Theatre
When the Rain Stops Falling, Tron, Glasgow
Keith Bruce
three stars
Australian playwright Andrew Bovell's generational drama, which slowly reveals a painful family saga over the better part of a century, straddles the globe and deals with the possible impact of global warming, is nothing if not ambitious, and Katherine Nesbitt's Makeshift Broadcast company is similarly bold in staging it in a "poor theatre" style in the Tron's Changing House studio.
Bovell is best known as a screenwriter (Strictly Ballroom, Lantana) and When the Rain Stops Falling is certainly cinematic, and might make a fine film, but Nesbitt and her company concentrate on the dark secret at the heart of the story that takes the Law family from London to Australia to encounter the last of the Yorks and begin a relationship that uncovers a well-hidden truth.

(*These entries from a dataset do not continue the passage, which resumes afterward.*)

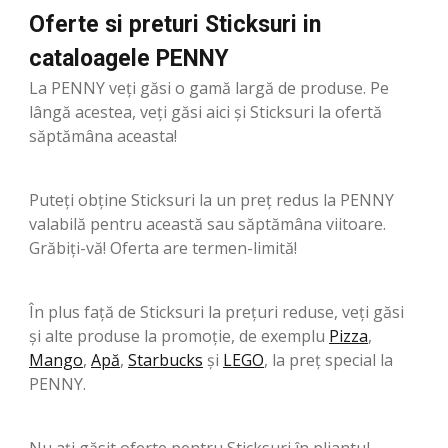
Oferte si preturi Sticksuri in
cataloagele PENNY
La PENNY veți găsi o gamă largă de produse. Pe
lângă acestea, veți găsi aici și Sticksuri la ofertă
săptămâna aceasta!
Puteți obține Sticksuri la un preț redus la PENNY
valabilă pentru această sau săptămâna viitoare.
Grăbiți-vă! Oferta are termen-limită!
În plus față de Sticksuri la prețuri reduse, veți găsi
și alte produse la promoție, de exemplu
Pizza
,
Mango
,
Apă
,
Starbucks
şi
LEGO
, la preț special la
PENNY.
Nu ați găsit oferte pentru Sticksuri în pliantul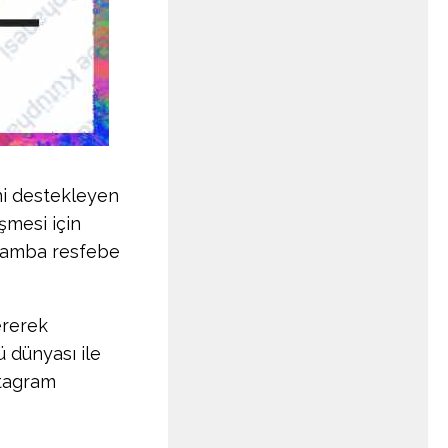
ini destekleyen
şmesi için
şamba resfebe
ererek
 dünyası ile
tagram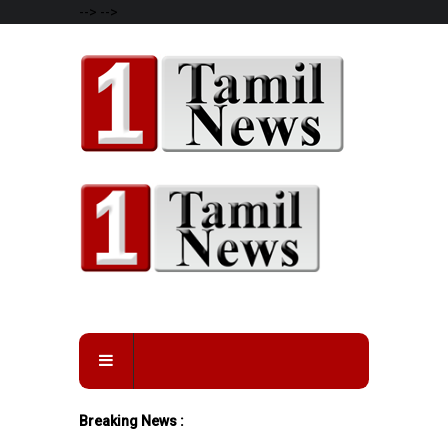
-->
-->
Breaking News :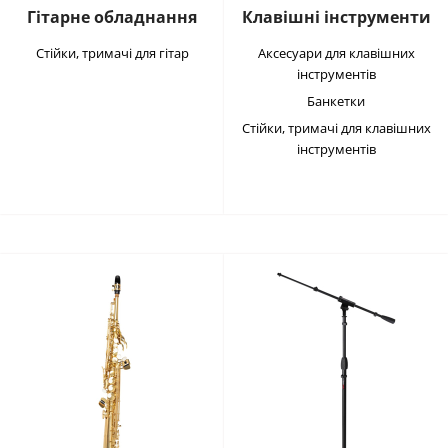
Гітарне обладнання
Клавішні інструменти
Стійки, тримачі для гітар
Аксесуари для клавішних
інструментів
Банкетки
Стійки, тримачі для клавішних
інструментів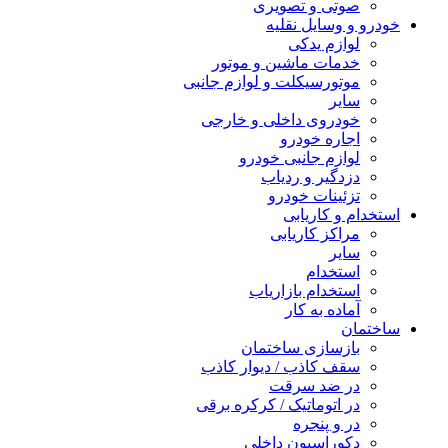
صوتی و تصویری
خودرو و وسایل نقلیه
لوازم یدکی
خدمات ماشین و موتور
موتورسیکلت و لوازم جانبی
سایر
خودروی داخلی و خارجی
اجاره خودرو
لوازم جانبی خودرو
دزدگیر و ردیاب
تزئینات خودرو
استخدام و کاریابی
مراکز کاریابی
سایر
استخدام
استخدام بازاریاب
آماده به کار
ساختمان
بازسازی ساختمان
سقف کاذب / دیوار کاذب
در ضد سرقت
در اتوماتیک / کرکره برقی
در و پنجره
دکوراسیون داخلی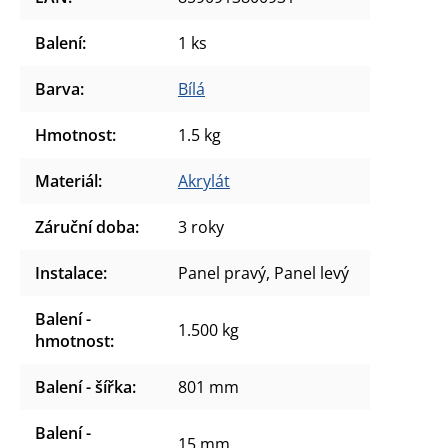
Balení
:
1 ks
Barva
:
Bílá
Hmotnost
:
1.5 kg
Materiál
:
Akrylát
Záruční doba
:
3 roky
Instalace
:
Panel pravý, Panel levý
Balení -
1.500 kg
hmotnost
:
Balení - šířka
:
801 mm
Balení -
15 mm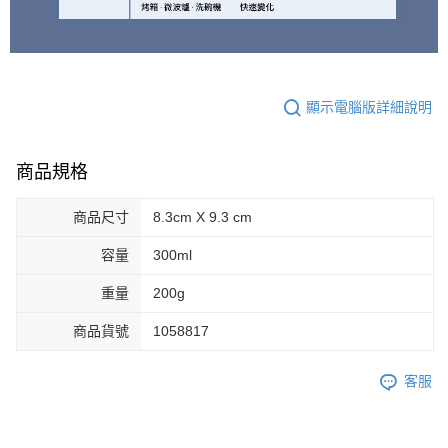
顯示電腦版詳細說明
商品規格
商品尺寸
8.3cm X 9.3 cm
容量
300ml
重量
200g
商品貨號
1058817
客服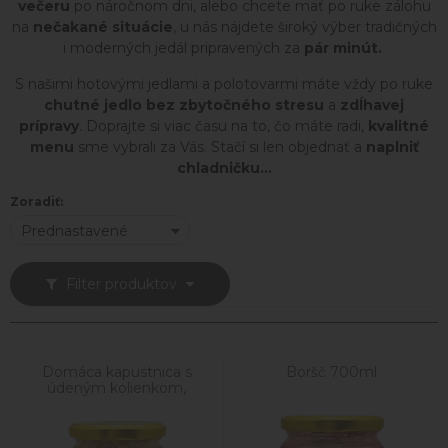
večeru
po náročnom dni, alebo chcete mať po ruke zálohu
na
nečakané situácie
, u nás nájdete široký výber tradičných
i moderných jedál pripravených za
pár minút.
S našimi hotovými jedlami a polotovarmi máte vždy po ruke
chutné jedlo
bez zbytočného stresu
a
zdĺhavej
prípravy
. Doprajte si viac času na to, čo máte radi,
kvalitné
menu
sme vybrali za Vás. Stačí si len objednať a
naplniť
chladničku...
Zoradiť:
Prednastavené
Filter produktov
Domáca kapustnica s
Boršč 700ml
údeným kolienkom,
klobáskou a hubami 700
ml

Bovell handles this material with consummate skill, and the deliberate pace of the production matches his slow reveal, but the denouement, guessable from at least early in the second act, is ladled on a little thick in the text, which the staging does little to alleviate. The umbrella props, indicating the switching location of scenes as well as standing in for gravestone and campfire, also threaten to become a laboured device alongside a script already reliant on repetition for effect, and where the rain/climate change aspect of the story - central to the company's environmental agenda - is the most underplayed element.
What that leaves is still a compelling tale of the sins of the father - specifically an irresistible sexual attraction to young boys - being visited on future generations, and the metaphor with a world going to hell in handcart is the play's boldest stroke.